As Larry has stated: “It may be legal, but to automatically enroll every Irvine resident and business into a new, more expensive electricity plan without a vote of the people was flat-out wrong!”
After his Council colleagues refused to allow him to place an item on the agenda, Larry began using his 3-minutes of “Announcements” during each Council meeting to publicly express his concerns.
Larry’s perseverance paid off. On June 14th, he was able to successfully secure a Council vote in favor of initiating a comprehensive, forensic audit of OCPA, which is taking place right now.
Honor Our Voters & Veterans
We must actually start building — yes, clear the land and start constructing — the big, beautiful voter-approved park honoring our veterans at the edge of the Great Park in north Irvine.
This long-promised Veterans Memorial Park will include trees, trails, and memorial gardens … with installations and exhibits that honor the history of service and sacrifice of our veterans and their families.
It will also include botanical gardens and a 35-acre memorial forest with thousands of trees that will cool and clean the air in north Irvine. This, in turn, will help us with yet one more big thing: Together, we can and we must organize our resources and adopt a bold Climate Action Plan that will put Irvine in the forefront of fighting climate change and the threat it poses to people everywhere.
Shut Down the Asphalt Plant
We must pay special attention to improving air quality in Irvine — beginning with north Irvine where we must use our City’s ample legal authority to shut down the All American Asphalt plant and relocate it to a safer, more remote location.
The asphalt plant spews noxious and toxic chemicals in the air every day, including two known human carcinogens (formaldehyde and benzene).

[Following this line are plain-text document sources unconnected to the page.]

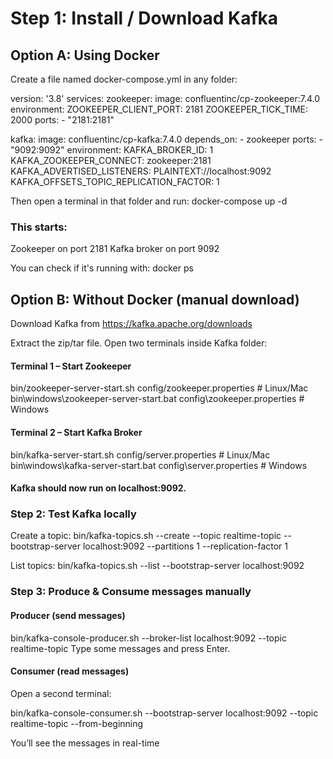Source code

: # Step 1: Install / Download Kafka

## Option A: Using Docker

Create a file named docker-compose.yml in any folder:

version: '3.8'
services:
  zookeeper:
    image: confluentinc/cp-zookeeper:7.4.0
    environment:
      ZOOKEEPER_CLIENT_PORT: 2181
      ZOOKEEPER_TICK_TIME: 2000
    ports:
      - "2181:2181"

  kafka:
    image: confluentinc/cp-kafka:7.4.0
    depends_on:
      - zookeeper
    ports:
      - "9092:9092"
    environment:
      KAFKA_BROKER_ID: 1
      KAFKA_ZOOKEEPER_CONNECT: zookeeper:2181
      KAFKA_ADVERTISED_LISTENERS: PLAINTEXT://localhost:9092
      KAFKA_OFFSETS_TOPIC_REPLICATION_FACTOR: 1


Then open a terminal in that folder and run:
docker-compose up -d


### This starts:

Zookeeper on port 2181
Kafka broker on port 9092

You can check if it's running with:
docker ps

## Option B: Without Docker (manual download)

Download Kafka from https://kafka.apache.org/downloads

Extract the zip/tar file.
Open two terminals inside Kafka folder:

#### Terminal 1 – Start Zookeeper

bin/zookeeper-server-start.sh config/zookeeper.properties   # Linux/Mac
bin\windows\zookeeper-server-start.bat config\zookeeper.properties  # Windows


#### Terminal 2 – Start Kafka Broker

bin/kafka-server-start.sh config/server.properties   # Linux/Mac
bin\windows\kafka-server-start.bat config\server.properties  # Windows


#### Kafka should now run on localhost:9092.

### Step 2: Test Kafka locally
Create a topic:
bin/kafka-topics.sh --create --topic realtime-topic --bootstrap-server localhost:9092 --partitions 1 --replication-factor 1

List topics:
bin/kafka-topics.sh --list --bootstrap-server localhost:9092

### Step 3: Produce & Consume messages manually

#### Producer (send messages)

bin/kafka-console-producer.sh --broker-list localhost:9092 --topic realtime-topic
Type some messages and press Enter.

#### Consumer (read messages)
Open a second terminal:

bin/kafka-console-consumer.sh --bootstrap-server localhost:9092 --topic realtime-topic --from-beginning

You’ll see the messages in real-time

The asphalt plant’s continued operation in Irvine is simply incompatible with good air quality and our Irvine quality of life.
Protect Our Residents
As we continue to struggle with the effects of the Covid-19 pandemic, it’s clear that Irvine desperately needs to do what 2,800 other American cities have done: We need to create our own Public Health Department.
Think how much better off we would have been if we had been prepared for the pandemic with our own City of Irvine Public Health Department to augment State and County services.
We could have helped our Irvine businesses to stay open by providing training on proper sanitation methods. We could have been distributing free COVID-19 antigen tests and providing high-quality N-95 or KN-95 protective masks, free of charge. And, we could have much more quickly begun vaccinating Irvine residents and workers.
Our Public Health Department could also be helping school officials hire more school nurses so that Irvine could meet the nationally recognized standard of one school nurse per school. (We currently have only about half that number.)